Professor and Chair, Department of Urology, College of Medicine

Dr. Wallen specializes in care and treatment of patients with cancers of the prostate, kidney, bladder and testis. He was an early adopter and innovator in robotic surgery in urology. He is an expert in robotic kidney and prostate surgery. Dr. Wallen is a strong advocate for patient-centered care, who counsels patients so that they can make informed decisions about their care, such as having surgery for a small kidney tumor or having an MRI, a biomarker test, or a biopsy for elevated PSA (the blood test that screens for prostate cancer). He uses the latest prostate biopsy techniques to decrease pain and the risk of infection.

As a member of the Hollings Cancer Center, he also works closely with community groups, especially those with a higher risk of prostate cancer, to raise awareness and increase access to healthcare in rural and underserved communities.

A native of Setauket, New York, Dr. Wallen graduated from Yale College, then attended UCLA Medical School and completed urology training at Stanford University. His first faculty appointment was at Dartmouth Medical School where he established a minimally invasive urology program. He was on faculty at the University of North Carolina at Chapel Hill for over 20 years prior to his appointment as MUSC Chair of Urology in November 2024.

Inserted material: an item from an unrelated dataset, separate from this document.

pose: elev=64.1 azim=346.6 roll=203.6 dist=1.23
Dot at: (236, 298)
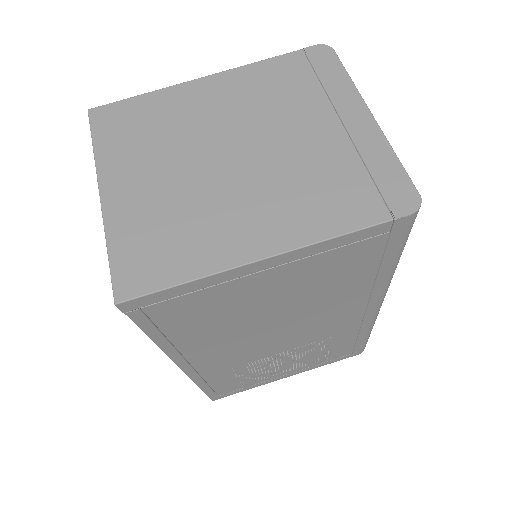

During his tenure at UNC Chapel Hill Dr. Wallen established the robotic urology program and served as Vice Chair of Education, Urology Program Director, Director of the UNC Men’s Health Program, member of the UNC Lineberger Comprehensive Cancer Center, and Medical Director of the UNC System Supply Chain. An acclaimed educator in the field, Dr. Wallen was awarded the national American Urological Association’s (AUA) “Teacher of the Year” Award, and in 2020 was elected the Chair of the ACGME Residency Review Committee for Urology. In 2021, Dr. Wallen received the UNC School of Medicine Academy of Educators Lifetime Achievement Award in Medical Education, which recognized his 20+ years of sustained excellence in teaching and mentoring medical students, residents, and fellows.

Dr. Wallen’s commitment to global health has taken him to Cuba and China on multiple visiting professorships. He was part of the development of the UNC Project Malawi, establishing an elective rotation for urology residents to experience healthcare delivery in Malawi, starting in 2017.

Dr. Wallen is the author of over 150 publications and book chapters. He has presented his research nationally and internationally. He is certified by the American Board of Urology, is a fellow of the American College of Surgeons, and is a member of the American Urological Association, the Society of Academic Urology, the Society of Urologic Oncology, and the Endourologic Society.